COMPMID-3639: (3RDPARTY_UPDATE) Move CL kernels to src

Change-Id: I10d27db788e5086adae1841e3e2441cd9b76ef84
Signed-off-by: Sang-Hoon Park <sang-hoon.park@arm.com>
Reviewed-on: https://review.mlplatform.org/c/ml/ComputeLibrary/+/4310
Reviewed-by: Georgios Pinitas <georgios.pinitas@arm.com>
Comments-Addressed: Arm Jenkins <bsgcomp@arm.com>
Tested-by: Arm Jenkins <bsgcomp@arm.com>
diff --git a/arm_compute/runtime/CL/functions/CLFuseBatchNormalization.h b/arm_compute/runtime/CL/functions/CLFuseBatchNormalization.h
index de6d561..e35905f 100644
--- a/arm_compute/runtime/CL/functions/CLFuseBatchNormalization.h
+++ b/arm_compute/runtime/CL/functions/CLFuseBatchNormalization.h
@@ -24,14 +24,18 @@
 #ifndef ARM_COMPUTE_CLFUSEBATCHNORMALIZATION_H
 #define ARM_COMPUTE_CLFUSEBATCHNORMALIZATION_H
 
-#include "arm_compute/core/CL/kernels/CLFuseBatchNormalizationKernel.h"

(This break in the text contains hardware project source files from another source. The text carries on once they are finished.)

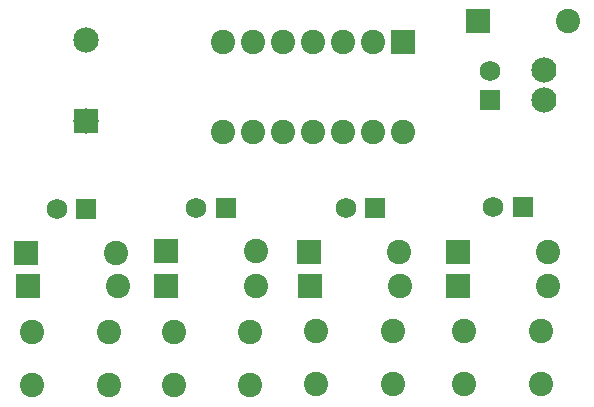
<source format=gbs>
G04 MADE WITH FRITZING*
G04 WWW.FRITZING.ORG*
G04 DOUBLE SIDED*
G04 HOLES PLATED*
G04 CONTOUR ON CENTER OF CONTOUR VECTOR*
%ASAXBY*%
%FSLAX23Y23*%
%MOIN*%
%OFA0B0*%
%SFA1.0B1.0*%
%ADD10C,0.081000*%
%ADD11C,0.068992*%
%ADD12C,0.084000*%
%ADD13C,0.084833*%
%ADD14R,0.081000X0.081000*%
%ADD15R,0.068992X0.068992*%
%ADD16R,0.084819X0.084847*%
%LNMASK0*%
G90*
G70*
G54D10*
X1346Y1238D03*
X1346Y938D03*
X1246Y1238D03*
X1246Y938D03*
X1146Y1238D03*
X1146Y938D03*
X1046Y1238D03*
X1046Y938D03*
X946Y1238D03*
X946Y938D03*
X846Y1238D03*
X846Y938D03*
X746Y1238D03*
X746Y938D03*
G54D11*
X1254Y684D03*
X1156Y684D03*
X758Y685D03*
X659Y685D03*
X292Y682D03*
X194Y682D03*
X1748Y687D03*
X1649Y687D03*
G54D10*
X839Y95D03*
X583Y95D03*
X839Y272D03*
X583Y272D03*
X1315Y97D03*
X1059Y97D03*
X1315Y275D03*
X1059Y275D03*
X1806Y97D03*
X1550Y97D03*
X1806Y274D03*
X1550Y274D03*
X367Y94D03*
X111Y94D03*
X367Y271D03*
X111Y271D03*
X1530Y538D03*
X1830Y538D03*
X1035Y537D03*
X1335Y537D03*
X558Y541D03*
X858Y541D03*
X1532Y423D03*
X1832Y423D03*
X1039Y423D03*
X1339Y423D03*
X559Y423D03*
X859Y423D03*
X96Y424D03*
X396Y424D03*
X92Y535D03*
X392Y535D03*
G54D12*
X1818Y1046D03*
X1818Y1146D03*
G54D11*
X1639Y1044D03*
X1639Y1142D03*
G54D10*
X1598Y1307D03*
X1898Y1307D03*
G54D13*
X291Y976D03*
X291Y1244D03*
G54D14*
X1346Y1238D03*
G54D15*
X1254Y684D03*
X758Y685D03*
X292Y682D03*
X1748Y687D03*
G54D14*
X1530Y538D03*
X1035Y537D03*
X558Y541D03*
X1532Y423D03*
X1039Y423D03*
X559Y423D03*
X96Y424D03*
X92Y535D03*
G54D15*
X1639Y1044D03*
G54D14*
X1598Y1307D03*
G54D16*
X291Y976D03*
G04 End of Mask0*
M02*
</source>
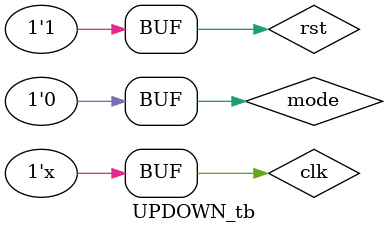
<source format=v>
module UPDOWN(
              input clk,rst,
              input mode,
              output reg [3:0]count
              );

always @(posedge clk or negedge rst)
begin
if(!rst)
    count<=0;
    else
        begin
        if(mode)
            count<=count+1;
        else
            count<=count-1;
        end
end
endmodule

module UPDOWN_tb();
    reg clk,rst;
    reg mode;
    wire [3:0]count;

    //instantiation
    UPDOWN UP(clk,rst,mode,count);

    initial
    clk=0;
    always #5 clk=~clk;

    initial
    begin
    rst=0;
#20;
    rst=1;
    end

    initial
    begin
    mode=1;#80;
    mode=0;
    end

    initial
    $monitor(count);
    endmodule

</source>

 #include "arm_compute/core/Types.h"
 #include "arm_compute/runtime/IFunction.h"
 
+#include <memory>
+
 namespace arm_compute
 {
 // Forward declarations
+class CLCompileContext;
+class CLFuseBatchNormalizationKernel;
 class ICLTensor;
+class ITensorInfo;
 
 /** Basic function to fuse the batch normalization node to a preceding convolution node */
 class CLFuseBatchNormalization : public IFunction
@@ -48,7 +52,7 @@
     /** Allow instances of this class to be moved */
     CLFuseBatchNormalization &operator=(CLFuseBatchNormalization &&) = default;
     /** Default destructor */
-    ~CLFuseBatchNormalization() = default;
+    ~CLFuseBatchNormalization();
     /** Set the input and output tensors.
      *
      * @param[in]  input_weights Input weights tensor for convolution or depthwise convolution layer. Data type supported: F16/F32. Data layout supported: NCHW, NHWC
@@ -112,7 +116,7 @@
     void run() override;
 
 private:
-    CLFuseBatchNormalizationKernel _fuse_bn_kernel;
+    std::unique_ptr<CLFuseBatchNormalizationKernel> _fuse_bn_kernel;
 };
 } // namespace arm_compute
 #endif /*ARM_COMPUTE_CLFUSEBATCHNORMALIZATION_H */